Outdated Veterans Affairs platform putting patient data at risk.
At the DefCon security conference in Las Vegas on Saturday, Security Innovation researcher Zachary Minneker presented findings about a vulnerability in the US Department of Veterans Affairs (VA) records platforms, known as VistA (short for Veterans Information Systems and Technology Architecture). The weakness involves the encryption used to protect the connection between the network server and individual computers, which was developed for VistA in the 1990s. When VistA was first created in the 1970s, it was considered cutting edge, but in the half-century since, a lack of resources has left the platform on its last legs. A new-and-improved, $10 billion medical records system designed by Cerner Corporation is in the works, but in June the VA was compelled to delay a general rollout until 2023 due to outages of pilot deployments. In the meantime researchers say VistA’s vulnerabilities could be putting patient data at risk. Minneker told WIRED, “If you were adjacent on the network without TLS, you could crack passwords, replace packets, make modifications to the database. In the worst-case scenario, you'd essentially be able to masquerade as a doctor. This is just not a good access control mechanism for an electronic medical record system in the modern era.” Minnekar has tried to share his findings with the VA through the department's vulnerability disclosure program and Bugcrowd third-party disclosure option, but his warnings have gone unheeded, likely because the Cerner system is already in the works.

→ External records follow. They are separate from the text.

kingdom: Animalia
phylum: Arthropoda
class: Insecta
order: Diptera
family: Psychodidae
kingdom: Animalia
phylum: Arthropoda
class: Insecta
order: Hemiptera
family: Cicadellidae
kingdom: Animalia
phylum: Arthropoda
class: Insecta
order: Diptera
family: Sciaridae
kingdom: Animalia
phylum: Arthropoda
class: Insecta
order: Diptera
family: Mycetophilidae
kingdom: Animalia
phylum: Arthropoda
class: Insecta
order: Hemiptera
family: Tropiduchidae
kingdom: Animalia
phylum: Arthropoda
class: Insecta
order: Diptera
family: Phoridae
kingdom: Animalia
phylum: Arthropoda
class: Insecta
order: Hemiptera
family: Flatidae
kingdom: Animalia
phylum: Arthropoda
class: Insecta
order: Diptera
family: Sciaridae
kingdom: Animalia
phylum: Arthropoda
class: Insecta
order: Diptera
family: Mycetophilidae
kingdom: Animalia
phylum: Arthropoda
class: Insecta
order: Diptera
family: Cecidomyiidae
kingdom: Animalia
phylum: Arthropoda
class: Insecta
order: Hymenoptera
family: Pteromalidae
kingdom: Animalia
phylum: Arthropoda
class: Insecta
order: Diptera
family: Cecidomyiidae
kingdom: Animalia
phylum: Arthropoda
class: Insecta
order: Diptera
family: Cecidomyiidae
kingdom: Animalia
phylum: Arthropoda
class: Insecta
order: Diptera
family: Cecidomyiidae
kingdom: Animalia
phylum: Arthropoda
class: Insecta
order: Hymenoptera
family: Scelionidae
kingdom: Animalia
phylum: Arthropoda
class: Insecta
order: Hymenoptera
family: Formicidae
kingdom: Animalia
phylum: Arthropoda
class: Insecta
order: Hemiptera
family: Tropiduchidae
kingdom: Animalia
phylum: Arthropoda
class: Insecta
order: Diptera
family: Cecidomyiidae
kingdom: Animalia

You’ve got to be sh*tting me.
As its name suggests, ShitExpress is a prank web service that lets users send a box of excrement, along with a personalized message, to a recipient of their choice. Describing its service as “a simple way to send a piece of shit in a box around the world," the platform allows customers to choose the type of poop they’d like to send and even customize the packaging to their liking, all while promising complete anonymity. BleepingComputer reports that prolific threat actor pompompurin, who was visiting ShitExpress to send a “gift” to cybersecurity researcher and rival Vinny Troia, discovered an SQL injection vulnerability in the platform that allowed him to download the entire database. Now the hacker is taking the term “data dump” to new heights by sharing ShitExpress customers’ often hilarious messages on a hacking forum. "I gained access a day before I leaked it, and I notified the website owner after dumping the data. [I'm] not sure if they've acknowledged or anything as of yet," pompompurin stated. When asked for comment, ShitExpress stated, "We have spotted some unusual activity on our server 4 days ago and found out that one of our scripts is vulnerable to SQL injection. It's purely our fault -- a human error that could happen to anyone. It was found by one of our customers. We fixed the error immediately.” They added that since the gifts are sent anonymously, the exposed data fortunately can do little more than illicit laughs, though pompompurin points out that many of the messages could be traced to the customer based on email address. Unfortunately, all they can do is wait for the shit to hit the fan.